The contributions from Perkins Coie and the Tietzes are making a large difference. Michael T. Chin, M.D., Ph.D., FACC, FAHA, UW associate professor of medicine in the Division of Cardiology and the Harold T. Dodge/John L. Locke Endowed Chair of Cardiovascular Medicine, is the first recipient of the Tietze Family Award for Research in Stem Cells.
“Gifts like the Tietze Award are invaluable. They allow us to fund innovative but high-risk projects that wouldn’t be funded by the NIH,” Chin says. The funds he received from the Tietzes support the development of a protein-based cell therapy to convert fibroblast stem cells into heart cells in order to repair injured hearts.

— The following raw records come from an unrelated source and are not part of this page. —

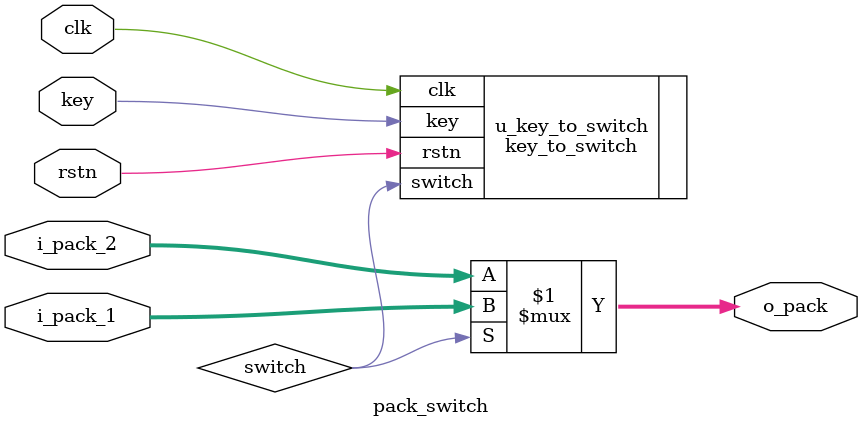
<source format=sv>
module pack_switch #(
    parameter TICK  = 1   ,
    parameter H_ACT = 1280,
    parameter V_ACT = 720
) (
    input                                          clk     ,
    input                                          rstn    ,
    input                                          key     ,
    input  [3*8+4+$clog2(H_ACT)+$clog2(V_ACT)-1:0] i_pack_1,
    input  [3*8+4+$clog2(H_ACT)+$clog2(V_ACT)-1:0] i_pack_2,
    output [3*8+4+$clog2(H_ACT)+$clog2(V_ACT)-1:0] o_pack
);

    wire switch;
    key_to_switch #(
        .TICK(TICK),
        .INIT(1'b1)
    ) u_key_to_switch (
        .clk   (clk   ),
        .rstn  (rstn  ),
        .key   (key   ),
        .switch(switch)
    );

    assign o_pack = switch ? i_pack_1 : i_pack_2;

endmodule : pack_switch

</source>
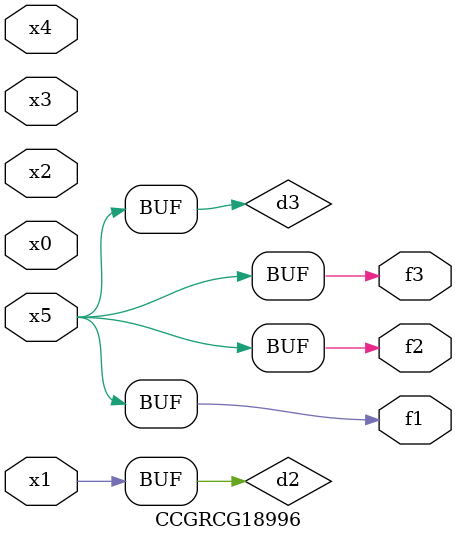
<source format=v>
module CCGRCG18996(
	input x0, x1, x2, x3, x4, x5,
	output f1, f2, f3
);

	wire d1, d2, d3;

	not (d1, x5);
	or (d2, x1);
	xnor (d3, d1);
	assign f1 = d3;
	assign f2 = d3;
	assign f3 = d3;
endmodule

</source>
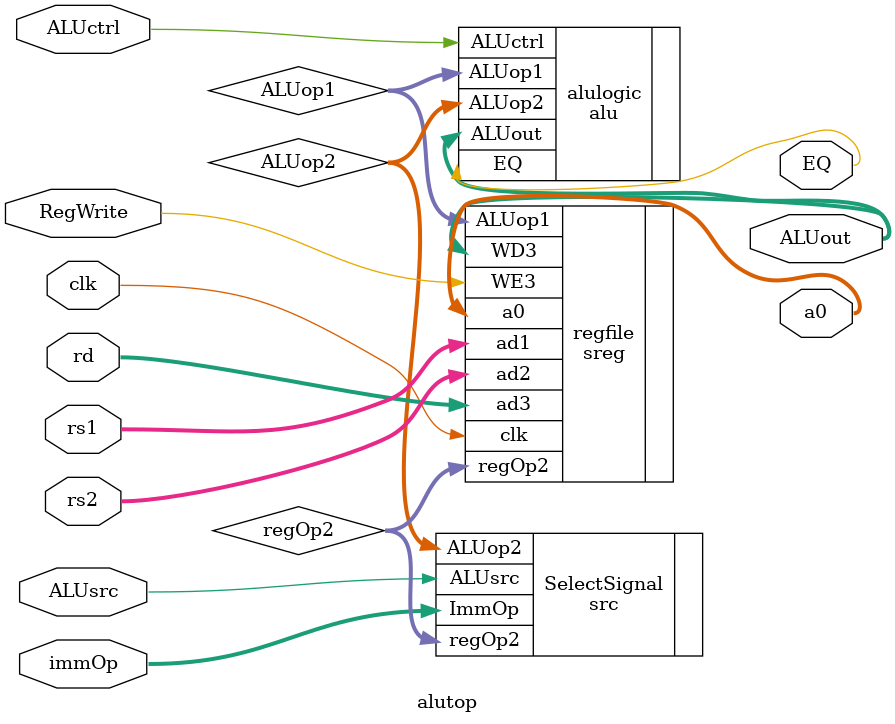
<source format=sv>
module alutop#(
    parameter ADDRESS_WIDTH=5,
              DATA_WIDTH=32
)(

    input logic clk,
    input logic RegWrite,
    input logic ALUsrc,
    input logic ALUctrl,
    input logic[DATA_WIDTH-1:0] immOp,
    
    input logic [ADDRESS_WIDTH-1:0] rs1,
    input logic [ADDRESS_WIDTH-1:0] rs2,
    input logic [ADDRESS_WIDTH-1:0] rd,
    output logic [ADDRESS_WIDTH-1:0]a0,
    output logic[DATA_WIDTH -1:0] ALUout,
    output logic EQ
);
logic[DATA_WIDTH-1:0] ALUop1;
logic[DATA_WIDTH-1:0] regOp2;
logic[DATA_WIDTH-1:0] ALUop2;

alu alulogic(
    .ALUop1(ALUop1),
    .ALUop2(ALUop2),
    .ALUout(ALUout),
    .ALUctrl(ALUctrl),
    .EQ(EQ)

);

src SelectSignal(
    .regOp2(regOp2),
    .ImmOp(immOp),
    .ALUsrc(ALUsrc),
    .ALUop2(ALUop2)
);

sreg regfile(
    .clk(clk),//after dot is internal signal, inside brackets external signal
    .ad1(rs1),
    .ad2(rs2),
    .ad3(rd),
    .WE3(RegWrite),
    .WD3(ALUout),
    .ALUop1(ALUop1),
    .regOp2(regOp2),
    .a0(a0)

);


endmodule


</source>
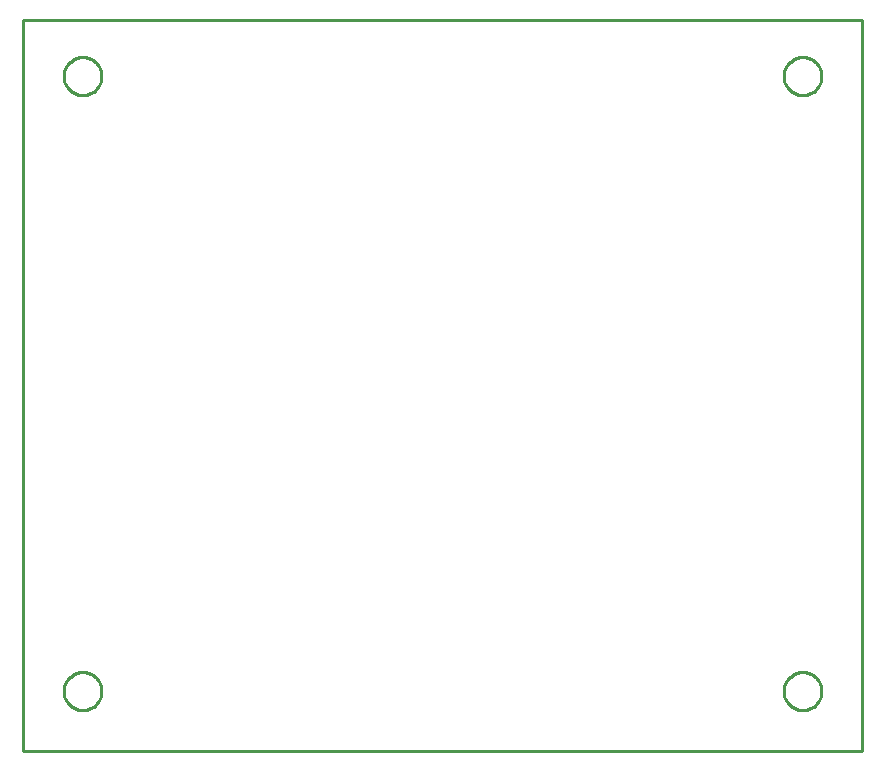
<source format=gbr>
G04 EAGLE Gerber RS-274X export*
G75*
%MOMM*%
%FSLAX34Y34*%
%LPD*%
%IN*%
%IPPOS*%
%AMOC8*
5,1,8,0,0,1.08239X$1,22.5*%
G01*
%ADD10C,0.254000*%


D10*
X-25400Y393700D02*
X685600Y393700D01*
X685600Y1012700D01*
X-25400Y1012700D01*
X-25400Y393700D01*
X41400Y443976D02*
X41332Y442931D01*
X41195Y441892D01*
X40990Y440865D01*
X40719Y439853D01*
X40383Y438861D01*
X39982Y437893D01*
X39518Y436954D01*
X38995Y436046D01*
X38413Y435175D01*
X37775Y434344D01*
X37084Y433557D01*
X36343Y432816D01*
X35556Y432125D01*
X34725Y431488D01*
X33854Y430906D01*
X32946Y430382D01*
X32007Y429918D01*
X31039Y429517D01*
X30047Y429181D01*
X29035Y428910D01*
X28008Y428705D01*
X26969Y428569D01*
X25924Y428500D01*
X24876Y428500D01*
X23831Y428569D01*
X22792Y428705D01*
X21765Y428910D01*
X20753Y429181D01*
X19761Y429517D01*
X18793Y429918D01*
X17854Y430382D01*
X16946Y430906D01*
X16075Y431488D01*
X15244Y432125D01*
X14457Y432816D01*
X13716Y433557D01*
X13025Y434344D01*
X12388Y435175D01*
X11806Y436046D01*
X11282Y436954D01*
X10818Y437893D01*
X10417Y438861D01*
X10081Y439853D01*
X9810Y440865D01*
X9605Y441892D01*
X9469Y442931D01*
X9400Y443976D01*
X9400Y445024D01*
X9469Y446069D01*
X9605Y447108D01*
X9810Y448135D01*
X10081Y449147D01*
X10417Y450139D01*
X10818Y451107D01*
X11282Y452046D01*
X11806Y452954D01*
X12388Y453825D01*
X13025Y454656D01*
X13716Y455443D01*
X14457Y456184D01*
X15244Y456875D01*
X16075Y457513D01*
X16946Y458095D01*
X17854Y458618D01*
X18793Y459082D01*
X19761Y459483D01*
X20753Y459819D01*
X21765Y460090D01*
X22792Y460295D01*
X23831Y460432D01*
X24876Y460500D01*
X25924Y460500D01*
X26969Y460432D01*
X28008Y460295D01*
X29035Y460090D01*
X30047Y459819D01*
X31039Y459483D01*
X32007Y459082D01*
X32946Y458618D01*
X33854Y458095D01*
X34725Y457513D01*
X35556Y456875D01*
X36343Y456184D01*
X37084Y455443D01*
X37775Y454656D01*
X38413Y453825D01*
X38995Y452954D01*
X39518Y452046D01*
X39982Y451107D01*
X40383Y450139D01*
X40719Y449147D01*
X40990Y448135D01*
X41195Y447108D01*
X41332Y446069D01*
X41400Y445024D01*
X41400Y443976D01*
X651000Y964676D02*
X650932Y963631D01*
X650795Y962592D01*
X650590Y961565D01*
X650319Y960553D01*
X649983Y959561D01*
X649582Y958593D01*
X649118Y957654D01*
X648595Y956746D01*
X648013Y955875D01*
X647375Y955044D01*
X646684Y954257D01*
X645943Y953516D01*
X645156Y952825D01*
X644325Y952188D01*
X643454Y951606D01*
X642546Y951082D01*
X641607Y950618D01*
X640639Y950217D01*
X639647Y949881D01*
X638635Y949610D01*
X637608Y949405D01*
X636569Y949269D01*
X635524Y949200D01*
X634476Y949200D01*
X633431Y949269D01*
X632392Y949405D01*
X631365Y949610D01*
X630353Y949881D01*
X629361Y950217D01*
X628393Y950618D01*
X627454Y951082D01*
X626546Y951606D01*
X625675Y952188D01*
X624844Y952825D01*
X624057Y953516D01*
X623316Y954257D01*
X622625Y955044D01*
X621988Y955875D01*
X621406Y956746D01*
X620882Y957654D01*
X620418Y958593D01*
X620017Y959561D01*
X619681Y960553D01*
X619410Y961565D01*
X619205Y962592D01*
X619069Y963631D01*
X619000Y964676D01*
X619000Y965724D01*
X619069Y966769D01*
X619205Y967808D01*
X619410Y968835D01*
X619681Y969847D01*
X620017Y970839D01*
X620418Y971807D01*
X620882Y972746D01*
X621406Y973654D01*
X621988Y974525D01*
X622625Y975356D01*
X623316Y976143D01*
X624057Y976884D01*
X624844Y977575D01*
X625675Y978213D01*
X626546Y978795D01*
X627454Y979318D01*
X628393Y979782D01*
X629361Y980183D01*
X630353Y980519D01*
X631365Y980790D01*
X632392Y980995D01*
X633431Y981132D01*
X634476Y981200D01*
X635524Y981200D01*
X636569Y981132D01*
X637608Y980995D01*
X638635Y980790D01*
X639647Y980519D01*
X640639Y980183D01*
X641607Y979782D01*
X642546Y979318D01*
X643454Y978795D01*
X644325Y978213D01*
X645156Y977575D01*
X645943Y976884D01*
X646684Y976143D01*
X647375Y975356D01*
X648013Y974525D01*
X648595Y973654D01*
X649118Y972746D01*
X649582Y971807D01*
X649983Y970839D01*
X650319Y969847D01*
X650590Y968835D01*
X650795Y967808D01*
X650932Y966769D01*
X651000Y965724D01*
X651000Y964676D01*
X651000Y443976D02*
X650932Y442931D01*
X650795Y441892D01*
X650590Y440865D01*
X650319Y439853D01*
X649983Y438861D01*
X649582Y437893D01*
X649118Y436954D01*
X648595Y436046D01*
X648013Y435175D01*
X647375Y434344D01*
X646684Y433557D01*
X645943Y432816D01*
X645156Y432125D01*
X644325Y431488D01*
X643454Y430906D01*
X642546Y430382D01*
X641607Y429918D01*
X640639Y429517D01*
X639647Y429181D01*
X638635Y428910D01*
X637608Y428705D01*
X636569Y428569D01*
X635524Y428500D01*
X634476Y428500D01*
X633431Y428569D01*
X632392Y428705D01*
X631365Y428910D01*
X630353Y429181D01*
X629361Y429517D01*
X628393Y429918D01*
X627454Y430382D01*
X626546Y430906D01*
X625675Y431488D01*
X624844Y432125D01*
X624057Y432816D01*
X623316Y433557D01*
X622625Y434344D01*
X621988Y435175D01*
X621406Y436046D01*
X620882Y436954D01*
X620418Y437893D01*
X620017Y438861D01*
X619681Y439853D01*
X619410Y440865D01*
X619205Y441892D01*
X619069Y442931D01*
X619000Y443976D01*
X619000Y445024D01*
X619069Y446069D01*
X619205Y447108D01*
X619410Y448135D01*
X619681Y449147D01*
X620017Y450139D01*
X620418Y451107D01*
X620882Y452046D01*
X621406Y452954D01*
X621988Y453825D01*
X622625Y454656D01*
X623316Y455443D01*
X624057Y456184D01*
X624844Y456875D01*
X625675Y457513D01*
X626546Y458095D01*
X627454Y458618D01*
X628393Y459082D01*
X629361Y459483D01*
X630353Y459819D01*
X631365Y460090D01*
X632392Y460295D01*
X633431Y460432D01*
X634476Y460500D01*
X635524Y460500D01*
X636569Y460432D01*
X637608Y460295D01*
X638635Y460090D01*
X639647Y459819D01*
X640639Y459483D01*
X641607Y459082D01*
X642546Y458618D01*
X643454Y458095D01*
X644325Y457513D01*
X645156Y456875D01*
X645943Y456184D01*
X646684Y455443D01*
X647375Y454656D01*
X648013Y453825D01*
X648595Y452954D01*
X649118Y452046D01*
X649582Y451107D01*
X649983Y450139D01*
X650319Y449147D01*
X650590Y448135D01*
X650795Y447108D01*
X650932Y446069D01*
X651000Y445024D01*
X651000Y443976D01*
X41400Y964676D02*
X41332Y963631D01*
X41195Y962592D01*
X40990Y961565D01*
X40719Y960553D01*
X40383Y959561D01*
X39982Y958593D01*
X39518Y957654D01*
X38995Y956746D01*
X38413Y955875D01*
X37775Y955044D01*
X37084Y954257D01*
X36343Y953516D01*
X35556Y952825D01*
X34725Y952188D01*
X33854Y951606D01*
X32946Y951082D01*
X32007Y950618D01*
X31039Y950217D01*
X30047Y949881D01*
X29035Y949610D01*
X28008Y949405D01*
X26969Y949269D01*
X25924Y949200D01*
X24876Y949200D01*
X23831Y949269D01*
X22792Y949405D01*
X21765Y949610D01*
X20753Y949881D01*
X19761Y950217D01*
X18793Y950618D01*
X17854Y951082D01*
X16946Y951606D01*
X16075Y952188D01*
X15244Y952825D01*
X14457Y953516D01*
X13716Y954257D01*
X13025Y955044D01*
X12388Y955875D01*
X11806Y956746D01*
X11282Y957654D01*
X10818Y958593D01*
X10417Y959561D01*
X10081Y960553D01*
X9810Y961565D01*
X9605Y962592D01*
X9469Y963631D01*
X9400Y964676D01*
X9400Y965724D01*
X9469Y966769D01*
X9605Y967808D01*
X9810Y968835D01*
X10081Y969847D01*
X10417Y970839D01*
X10818Y971807D01*
X11282Y972746D01*
X11806Y973654D01*
X12388Y974525D01*
X13025Y975356D01*
X13716Y976143D01*
X14457Y976884D01*
X15244Y977575D01*
X16075Y978213D01*
X16946Y978795D01*
X17854Y979318D01*
X18793Y979782D01*
X19761Y980183D01*
X20753Y980519D01*
X21765Y980790D01*
X22792Y980995D01*
X23831Y981132D01*
X24876Y981200D01*
X25924Y981200D01*
X26969Y981132D01*
X28008Y980995D01*
X29035Y980790D01*
X30047Y980519D01*
X31039Y980183D01*
X32007Y979782D01*
X32946Y979318D01*
X33854Y978795D01*
X34725Y978213D01*
X35556Y977575D01*
X36343Y976884D01*
X37084Y976143D01*
X37775Y975356D01*
X38413Y974525D01*
X38995Y973654D01*
X39518Y972746D01*
X39982Y971807D01*
X40383Y970839D01*
X40719Y969847D01*
X40990Y968835D01*
X41195Y967808D01*
X41332Y966769D01*
X41400Y965724D01*
X41400Y964676D01*
M02*

</source>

In contrast to embryonic stem cells, fibroblast cells are located throughout the body and are easy to obtain. Chin is testing four proteins with the potential to convert fibroblasts into cardiac cells at the site of injury. What would success mean? “It could revolutionize treatment for people who have had heart attacks and ischemic heart disease,” he says.
But even if this particular project doesn’t achieve the hoped-for results, the Tietzes will still be satisfied.
“We have never been disappointed,” Tietze says of their giving. “Science looks for answers, but they’re not always found. Our grants help the search.”